Job item » Could you print the stretch of lines below from the one with "At OpenSwap, we" through the one with "- Iterate over", exactly as they stand and without any pictures?

(Extracted records)
--------------------------------

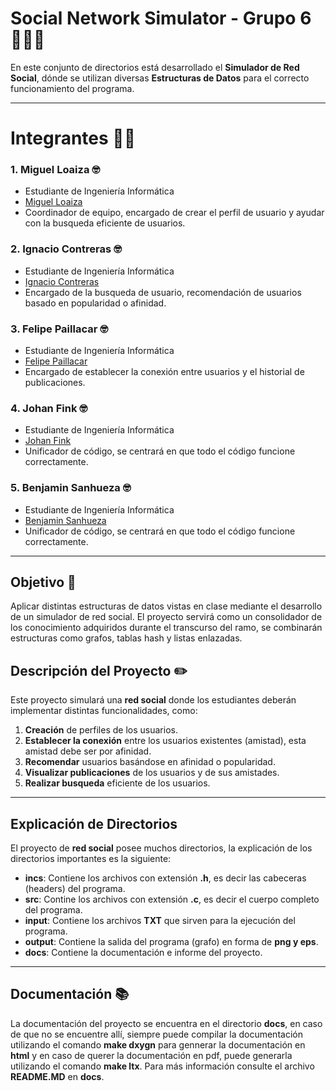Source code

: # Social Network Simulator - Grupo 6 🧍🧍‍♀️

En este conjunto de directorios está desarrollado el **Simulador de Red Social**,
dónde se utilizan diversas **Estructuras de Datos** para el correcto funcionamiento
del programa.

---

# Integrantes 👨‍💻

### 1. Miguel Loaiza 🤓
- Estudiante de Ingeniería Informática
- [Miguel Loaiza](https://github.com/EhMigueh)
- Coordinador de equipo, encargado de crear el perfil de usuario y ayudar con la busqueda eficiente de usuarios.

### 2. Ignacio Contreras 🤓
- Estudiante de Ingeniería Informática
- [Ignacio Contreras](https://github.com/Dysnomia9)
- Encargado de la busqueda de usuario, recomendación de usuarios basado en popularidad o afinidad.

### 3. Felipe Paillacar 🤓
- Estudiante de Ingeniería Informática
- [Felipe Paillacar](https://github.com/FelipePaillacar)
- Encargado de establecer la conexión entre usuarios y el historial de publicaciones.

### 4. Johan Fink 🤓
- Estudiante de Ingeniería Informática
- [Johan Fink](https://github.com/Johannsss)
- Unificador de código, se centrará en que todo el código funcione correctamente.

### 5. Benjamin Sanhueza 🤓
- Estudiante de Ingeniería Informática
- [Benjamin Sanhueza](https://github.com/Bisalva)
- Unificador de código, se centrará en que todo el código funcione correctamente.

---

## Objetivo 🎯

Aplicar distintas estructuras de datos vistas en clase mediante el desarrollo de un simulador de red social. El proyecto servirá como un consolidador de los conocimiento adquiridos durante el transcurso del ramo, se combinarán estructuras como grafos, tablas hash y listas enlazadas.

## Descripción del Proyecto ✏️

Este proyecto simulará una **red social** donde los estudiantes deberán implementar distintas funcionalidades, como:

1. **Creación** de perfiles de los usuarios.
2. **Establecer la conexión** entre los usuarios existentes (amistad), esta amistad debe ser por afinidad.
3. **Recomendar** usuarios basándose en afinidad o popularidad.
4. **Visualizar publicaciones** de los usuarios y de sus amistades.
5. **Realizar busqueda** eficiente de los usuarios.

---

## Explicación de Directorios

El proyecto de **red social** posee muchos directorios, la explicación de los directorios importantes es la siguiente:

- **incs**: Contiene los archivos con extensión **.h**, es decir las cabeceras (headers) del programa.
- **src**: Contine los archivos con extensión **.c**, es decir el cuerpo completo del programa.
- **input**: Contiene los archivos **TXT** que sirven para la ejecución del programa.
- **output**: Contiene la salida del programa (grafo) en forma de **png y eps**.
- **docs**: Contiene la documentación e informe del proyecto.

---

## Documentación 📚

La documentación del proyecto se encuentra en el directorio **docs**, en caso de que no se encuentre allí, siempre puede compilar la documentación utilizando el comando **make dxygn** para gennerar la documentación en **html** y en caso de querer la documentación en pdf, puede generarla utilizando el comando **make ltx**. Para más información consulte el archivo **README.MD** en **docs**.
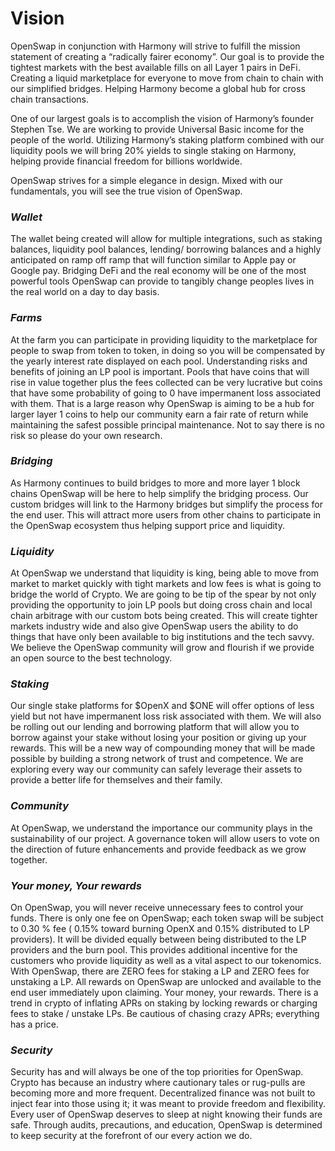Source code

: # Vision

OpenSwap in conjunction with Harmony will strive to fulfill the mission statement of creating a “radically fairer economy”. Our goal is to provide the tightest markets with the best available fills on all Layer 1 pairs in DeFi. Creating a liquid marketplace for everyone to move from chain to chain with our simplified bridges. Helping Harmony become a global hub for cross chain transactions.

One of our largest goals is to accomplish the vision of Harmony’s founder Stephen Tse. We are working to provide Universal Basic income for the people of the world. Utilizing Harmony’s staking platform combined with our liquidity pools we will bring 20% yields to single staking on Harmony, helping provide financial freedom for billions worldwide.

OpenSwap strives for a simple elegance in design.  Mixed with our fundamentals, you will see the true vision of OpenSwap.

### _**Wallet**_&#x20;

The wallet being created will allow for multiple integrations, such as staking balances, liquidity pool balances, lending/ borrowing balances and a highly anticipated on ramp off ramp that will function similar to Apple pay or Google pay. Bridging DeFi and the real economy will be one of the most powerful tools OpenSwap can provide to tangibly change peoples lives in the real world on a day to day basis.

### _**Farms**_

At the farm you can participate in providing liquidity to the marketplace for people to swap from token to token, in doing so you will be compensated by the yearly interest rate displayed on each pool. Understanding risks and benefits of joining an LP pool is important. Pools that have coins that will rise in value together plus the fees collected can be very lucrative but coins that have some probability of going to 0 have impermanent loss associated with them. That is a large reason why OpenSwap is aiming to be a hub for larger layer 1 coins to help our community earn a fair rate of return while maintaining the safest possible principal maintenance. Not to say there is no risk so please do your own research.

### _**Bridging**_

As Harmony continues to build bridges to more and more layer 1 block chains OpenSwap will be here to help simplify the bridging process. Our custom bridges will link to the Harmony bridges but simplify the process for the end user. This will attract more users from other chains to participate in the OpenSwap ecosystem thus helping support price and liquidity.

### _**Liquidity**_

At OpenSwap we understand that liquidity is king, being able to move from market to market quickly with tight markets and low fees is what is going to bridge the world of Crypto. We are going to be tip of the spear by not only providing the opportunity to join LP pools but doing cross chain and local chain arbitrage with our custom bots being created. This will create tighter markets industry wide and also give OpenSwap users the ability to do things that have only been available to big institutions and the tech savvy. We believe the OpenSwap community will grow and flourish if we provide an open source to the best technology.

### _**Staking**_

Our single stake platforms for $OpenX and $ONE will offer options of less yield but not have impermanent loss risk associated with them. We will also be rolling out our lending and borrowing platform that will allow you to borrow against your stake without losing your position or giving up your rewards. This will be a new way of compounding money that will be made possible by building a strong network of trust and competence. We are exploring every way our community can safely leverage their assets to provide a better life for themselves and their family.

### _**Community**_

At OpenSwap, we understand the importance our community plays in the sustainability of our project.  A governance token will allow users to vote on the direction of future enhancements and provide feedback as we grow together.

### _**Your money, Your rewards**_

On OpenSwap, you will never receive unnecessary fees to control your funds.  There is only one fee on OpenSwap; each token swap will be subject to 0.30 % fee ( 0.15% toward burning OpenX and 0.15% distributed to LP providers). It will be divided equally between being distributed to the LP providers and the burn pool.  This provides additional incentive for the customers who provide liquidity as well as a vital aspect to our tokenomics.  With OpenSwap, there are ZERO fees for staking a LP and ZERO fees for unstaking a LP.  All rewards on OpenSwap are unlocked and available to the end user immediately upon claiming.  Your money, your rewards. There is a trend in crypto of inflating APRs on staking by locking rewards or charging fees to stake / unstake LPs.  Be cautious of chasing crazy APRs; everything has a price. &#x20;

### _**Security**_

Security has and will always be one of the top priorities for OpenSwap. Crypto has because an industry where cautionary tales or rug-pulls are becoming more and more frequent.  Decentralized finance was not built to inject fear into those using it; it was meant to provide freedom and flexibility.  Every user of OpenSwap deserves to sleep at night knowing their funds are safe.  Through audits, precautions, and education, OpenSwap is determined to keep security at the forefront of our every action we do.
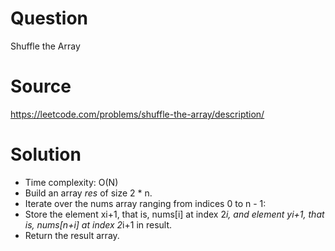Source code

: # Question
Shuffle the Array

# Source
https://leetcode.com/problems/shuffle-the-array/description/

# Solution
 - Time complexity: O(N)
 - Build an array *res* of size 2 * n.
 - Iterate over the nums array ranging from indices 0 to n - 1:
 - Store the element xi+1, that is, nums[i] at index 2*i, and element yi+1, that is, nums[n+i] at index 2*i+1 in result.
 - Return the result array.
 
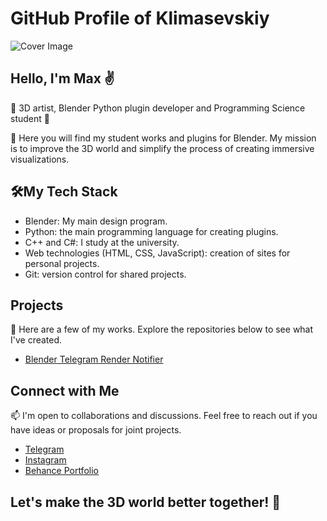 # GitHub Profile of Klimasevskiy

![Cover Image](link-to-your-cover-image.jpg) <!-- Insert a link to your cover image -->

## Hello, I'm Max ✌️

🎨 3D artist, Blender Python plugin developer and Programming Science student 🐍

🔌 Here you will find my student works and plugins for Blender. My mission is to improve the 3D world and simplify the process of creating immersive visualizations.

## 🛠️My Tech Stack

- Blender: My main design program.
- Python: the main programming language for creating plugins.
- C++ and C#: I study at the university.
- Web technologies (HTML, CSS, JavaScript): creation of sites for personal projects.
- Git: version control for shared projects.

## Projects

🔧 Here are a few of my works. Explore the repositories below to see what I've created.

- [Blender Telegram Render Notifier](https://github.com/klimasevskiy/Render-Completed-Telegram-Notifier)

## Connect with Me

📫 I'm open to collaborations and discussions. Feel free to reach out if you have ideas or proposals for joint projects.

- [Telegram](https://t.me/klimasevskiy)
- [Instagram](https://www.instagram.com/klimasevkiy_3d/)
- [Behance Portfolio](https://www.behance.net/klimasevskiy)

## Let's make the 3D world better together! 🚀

--------------------------------

Exercise answer »
At OpenSwap, we understand the importance our community plays in the sustainability of our project.  A governance token will allow users to vote on the direction of future enhancements and provide feedback as we grow together.

### _**Your money, Your rewards**_

On OpenSwap, you will never receive unnecessary fees to control your funds.  There is only one fee on OpenSwap; each token swap will be subject to 0.30 % fee ( 0.15% toward burning OpenX and 0.15% distributed to LP providers). It will be divided equally between being distributed to the LP providers and the burn pool.  This provides additional incentive for the customers who provide liquidity as well as a vital aspect to our tokenomics.  With OpenSwap, there are ZERO fees for staking a LP and ZERO fees for unstaking a LP.  All rewards on OpenSwap are unlocked and available to the end user immediately upon claiming.  Your money, your rewards. There is a trend in crypto of inflating APRs on staking by locking rewards or charging fees to stake / unstake LPs.  Be cautious of chasing crazy APRs; everything has a price. &#x20;

### _**Security**_

Security has and will always be one of the top priorities for OpenSwap. Crypto has because an industry where cautionary tales or rug-pulls are becoming more and more frequent.  Decentralized finance was not built to inject fear into those using it; it was meant to provide freedom and flexibility.  Every user of OpenSwap deserves to sleep at night knowing their funds are safe.  Through audits, precautions, and education, OpenSwap is determined to keep security at the forefront of our every action we do.
Source code

: # Question
Shuffle the Array

# Source
https://leetcode.com/problems/shuffle-the-array/description/

# Solution
 - Time complexity: O(N)
 - Build an array *res* of size 2 * n.
 - Iterate over the nums array ranging from indices 0 to n - 1:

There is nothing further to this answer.